Entries in administration (2)

Tuesday
Sep022008

Reloading an Unload

For reasons' I cant work out the GUI sometimes flakes out with the error

Cannot store variable because record/cir is locked. (Warning 738)

Not sure why this is happening, its been reported to SIR, in the meantime you can still continue to use reload from the command line with

RELOAD FILE dbname
filename='XXX.UNL'

Wednesday
Aug062008

Importing SPSS data into SIR

SIR does not support importing SPSS data files directly. Technically it is possible using ODBC, but no one has ever got that to work reliably, and even if you did, you would not be able to import the variable labels, value labels, missings etc.

Various other ways have been used, including editing SPSS Data Lists and importing the raw batch data, exporting SPSS as csv etc and whilst some of them work it is all rather unsatisfactory and recent versions of SPSS have made it even harder.

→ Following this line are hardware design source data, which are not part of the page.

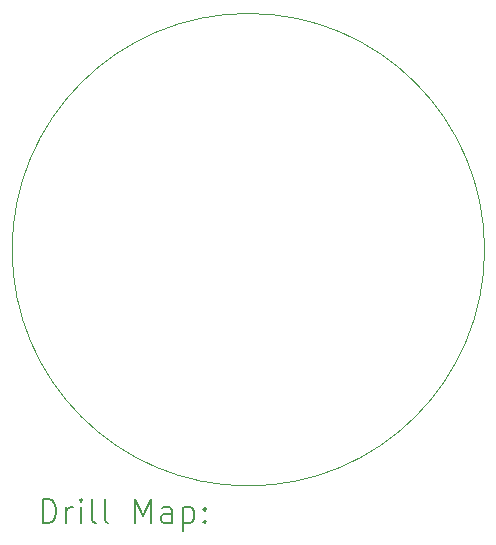
<source format=gbr>
%TF.GenerationSoftware,KiCad,Pcbnew,8.0.7*%
%TF.CreationDate,2024-12-04T22:18:50-06:00*%
%TF.ProjectId,b4,62342e6b-6963-4616-945f-706362585858,rev?*%
%TF.SameCoordinates,Original*%
%TF.FileFunction,Drillmap*%
%TF.FilePolarity,Positive*%
%FSLAX45Y45*%
G04 Gerber Fmt 4.5, Leading zero omitted, Abs format (unit mm)*
G04 Created by KiCad (PCBNEW 8.0.7) date 2024-12-04 22:18:50*
%MOMM*%
%LPD*%
G01*
G04 APERTURE LIST*
%ADD10C,0.050000*%
%ADD11C,0.200000*%
G04 APERTURE END LIST*
D10*
X17000000Y-5000000D02*
G75*
G02*
X13000000Y-5000000I-2000000J0D01*
G01*
X13000000Y-5000000D02*
G75*
G02*
X17000000Y-5000000I2000000J0D01*
G01*
D11*
X13258277Y-7313984D02*
X13258277Y-7113984D01*
X13258277Y-7113984D02*
X13305896Y-7113984D01*
X13305896Y-7113984D02*
X13334467Y-7123508D01*
X13334467Y-7123508D02*
X13353515Y-7142555D01*
X13353515Y-7142555D02*
X13363039Y-7161603D01*
X13363039Y-7161603D02*
X13372562Y-7199698D01*
X13372562Y-7199698D02*
X13372562Y-7228269D01*
X13372562Y-7228269D02*
X13363039Y-7266365D01*
X13363039Y-7266365D02*
X13353515Y-7285412D01*
X13353515Y-7285412D02*
X13334467Y-7304460D01*
X13334467Y-7304460D02*
X13305896Y-7313984D01*
X13305896Y-7313984D02*
X13258277Y-7313984D01*
X13458277Y-7313984D02*
X13458277Y-7180650D01*
X13458277Y-7218746D02*
X13467801Y-7199698D01*
X13467801Y-7199698D02*
X13477324Y-7190174D01*
X13477324Y-7190174D02*
X13496372Y-7180650D01*
X13496372Y-7180650D02*
X13515420Y-7180650D01*
X13582086Y-7313984D02*
X13582086Y-7180650D01*
X13582086Y-7113984D02*
X13572562Y-7123508D01*
X13572562Y-7123508D02*
X13582086Y-7133031D01*
X13582086Y-7133031D02*
X13591610Y-7123508D01*
X13591610Y-7123508D02*
X13582086Y-7113984D01*
X13582086Y-7113984D02*
X13582086Y-7133031D01*
X13705896Y-7313984D02*
X13686848Y-7304460D01*
X13686848Y-7304460D02*
X13677324Y-7285412D01*
X13677324Y-7285412D02*
X13677324Y-7113984D01*
X13810658Y-7313984D02*
X13791610Y-7304460D01*
X13791610Y-7304460D02*
X13782086Y-7285412D01*
X13782086Y-7285412D02*
X13782086Y-7113984D01*
X14039229Y-7313984D02*
X14039229Y-7113984D01*
X14039229Y-7113984D02*
X14105896Y-7256841D01*
X14105896Y-7256841D02*
X14172562Y-7113984D01*
X14172562Y-7113984D02*
X14172562Y-7313984D01*
X14353515Y-7313984D02*
X14353515Y-7209222D01*
X14353515Y-7209222D02*
X14343991Y-7190174D01*
X14343991Y-7190174D02*
X14324943Y-7180650D01*
X14324943Y-7180650D02*
X14286848Y-7180650D01*
X14286848Y-7180650D02*
X14267801Y-7190174D01*
X14353515Y-7304460D02*
X14334467Y-7313984D01*
X14334467Y-7313984D02*
X14286848Y-7313984D01*
X14286848Y-7313984D02*
X14267801Y-7304460D01*
X14267801Y-7304460D02*
X14258277Y-7285412D01*
X14258277Y-7285412D02*
X14258277Y-7266365D01*
X14258277Y-7266365D02*
X14267801Y-7247317D01*
X14267801Y-7247317D02*
X14286848Y-7237793D01*
X14286848Y-7237793D02*
X14334467Y-7237793D01*
X14334467Y-7237793D02*
X14353515Y-7228269D01*
X14448753Y-7180650D02*
X14448753Y-7380650D01*
X14448753Y-7190174D02*
X14467801Y-7180650D01*
X14467801Y-7180650D02*
X14505896Y-7180650D01*
X14505896Y-7180650D02*
X14524943Y-7190174D01*
X14524943Y-7190174D02*
X14534467Y-7199698D01*
X14534467Y-7199698D02*
X14543991Y-7218746D01*
X14543991Y-7218746D02*
X14543991Y-7275888D01*
X14543991Y-7275888D02*
X14534467Y-7294936D01*
X14534467Y-7294936D02*
X14524943Y-7304460D01*
X14524943Y-7304460D02*
X14505896Y-7313984D01*
X14505896Y-7313984D02*
X14467801Y-7313984D01*
X14467801Y-7313984D02*
X14448753Y-7304460D01*
X14629705Y-7294936D02*
X14639229Y-7304460D01*
X14639229Y-7304460D02*
X14629705Y-7313984D01*
X14629705Y-7313984D02*
X14620182Y-7304460D01*
X14620182Y-7304460D02*
X14629705Y-7294936D01*
X14629705Y-7294936D02*
X14629705Y-7313984D01*
X14629705Y-7190174D02*
X14639229Y-7199698D01*
X14639229Y-7199698D02*
X14629705Y-7209222D01*
X14629705Y-7209222D02*
X14620182Y-7199698D01*
X14620182Y-7199698D02*
X14629705Y-7190174D01*
X14629705Y-7190174D02*
X14629705Y-7209222D01*
M02*

</source>
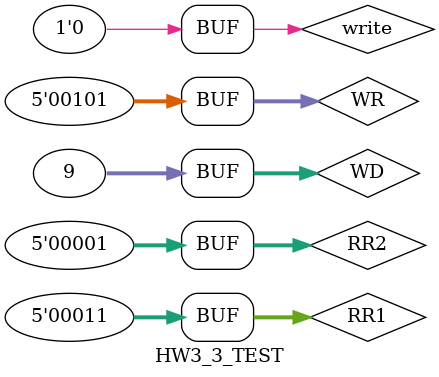
<source format=v>
`timescale 1ns / 1ps


module HW3_3_TEST();
reg [4:0]RR1;
reg [4:0]RR2;
reg [4:0]WR;
reg [31:0]WD;
reg write;
wire [31:0]RD1;
wire [31:0]RD2;
HW3_3 UUT(RR1,RR2,WR,WD,RD1,RD2,write);
initial begin
#0 write=1;WR=0;WD=0;RR1=0;RR2=0;
#5 WR=1;WD=7;
#10 WR=3;WD=100;
#25 write=0;RR1=1;RR2=3;WR=5;WD=9;
#30 RR2=1;RR1=3;
end
endmodule

</source>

As part of the migration of 3 British cohort studies into SIR, I wrote a couple of programs in Python to take an SPSS portable file, and create a SIR schema and import that into the defined SIR record. It is available from the CLS Website

Limitations

A few things are not supported in the program

  • No strings longer than 80 characters anywhere
  • Strings must have no missing values and no value labels
  • Times and dates must be positive
  • The CASEID has to be the first variable in the SPSS file
  • More than 3 discrete missing values actually in the data
python spss_parser.py -f <input file> -s <sir configuration file>

The program has a helper 'configuration' file which specifies the inputs, outputs and a number of parameters such as record name, specifies the BDI parameters and can optionally be used to create the database.

# SIR SCHEMA NAME
sir_schema_name|mcs1.pqo
# SIR BATCH INPUT NAME
sir_batch_input|mcs1.dat
# SIR SCHEMA HEADER INFORMATION
RUN NAME|Conversion from SPSS file mcs1.por
TASK NAME|INITIALIZATION
NEW FILE|mcs1
JOURNAL|On
N OF CASES|25000
MAX INPUT COLS|104
caseid|serial
caseid_type|A
rectype_cols_start|100
rectype_cols_end|102
MAX REC TYPES|100
MAX REC COUNT|50
MAX KEY SIZE|20
COMMON VARS|serial (A7)/
DOCUMENT|MCS Sweep One
record_number|1
record_name|mcs1
keyfield|1
KEY FIELDS|mpflag
TASK NAME|RECORD 1 (MCS1) SCHEMA DEFINITION
RECORD SCHEMA|1 MCS1
SEQUENCE CHECK|OFF
MAX REC COUNT|1200
#other info
default_data_width|90
#this should be greater than the width of the CASEID
default_data_indent|10
# only for use on first record created
db_setup|1